In the chemical and process industries, Process Flow Diagrams (PFDs) and Piping and Instrumentation Diagrams (P&IDs) are critical for design, construction, and maintenance. Recent advancements in Generative AI, such as Large Multimodal Models (LMMs) like GPT4 (Omni), have shown promise in understanding and interpreting process diagrams for Visual Question Answering (VQA). However, proprietary models pose data privacy risks, and their computational complexity prevents knowledge editing for domain-specific customization on consumer hardware. To overcome these challenges, we propose a secure, on-premises enterprise solution using a hierarchical, multi-agent Retrieval Augmented Generation (RAG) framework for open-domain question answering (ODQA) tasks, offering enhanced data privacy, explainability, and cost-effectiveness. Our novel multi-agent framework employs introspective and specialized sub-agents using open-source, small-scale multimodal models with the ReAct (Reason+Act) prompting technique for PFD and P&ID analysis, integrating multiple information sources to provide accurate and contextually relevant answers. Our approach, supported by iterative self-correction, aims to deliver superior performance in ODQA tasks. We conducted rigorous experimental studies, and the empirical results validated the proposed approach effectiveness.
Paper Structure (8 sections, 14 equations, 3 figures, 15 tables)

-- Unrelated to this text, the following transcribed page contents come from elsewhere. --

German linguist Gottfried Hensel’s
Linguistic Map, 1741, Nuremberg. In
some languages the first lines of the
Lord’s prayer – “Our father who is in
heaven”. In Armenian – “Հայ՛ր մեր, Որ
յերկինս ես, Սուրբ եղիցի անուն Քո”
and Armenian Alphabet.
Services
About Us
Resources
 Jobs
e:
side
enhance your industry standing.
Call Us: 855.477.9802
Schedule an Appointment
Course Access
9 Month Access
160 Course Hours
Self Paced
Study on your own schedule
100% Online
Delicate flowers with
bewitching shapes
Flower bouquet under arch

This paper contains 8 sections, 14 equations, 3 figures, 15 tables.

Figures (3)

  • Figure 1: The figure shows the multi-agent framework for ODQA on complex documents for PFD and P&ID analysis. It consists of an introspective agent, including a main agent and a critique agent. The main agent orchestrates specialized sub-agents, routing the end-user request to the relevant sub-agent. Each sub-agent utilizes SMMs with the ReACT technique in a four-stage workflow to utilize external tools, allowing dynamic access to specialized resources beyond its pre-trained knowledge: task planning, tool selection, tool calling, and response generation. In task planning, user intent is analyzed and queries are decomposed into sub-tasks. Tool selection involves SMMs selecting appropriate tools (APIs, databases, external knowledge repositories) to solve these sub-tasks. Tool calling involves SMMs extracting the required parameters from the user query and calling the selected tools to retrieve relevant information from document databases, memory databases, web searches, and Wikipedia articles. Memory consists of long-term memory, which stores reusable information for future queries, and short-term memory, which holds session-specific data for immediate processing. Finally, response generation integrates the outputs from these tools with the SMMs' internal knowledge to create comprehensive and coherent responses, and the critique agent iteratively refines the outputs using reflection and correction cycles. We fine-tune SMMs to select appropriate tools and use them accurately during task-specific adaptation to provide accurate and contextually relevant responses.
  • Figure 2: The figure shows the PFD of a crude oil distillation unit.
  • Figure 3: The figure shows the text detection and OCR results for the PFD.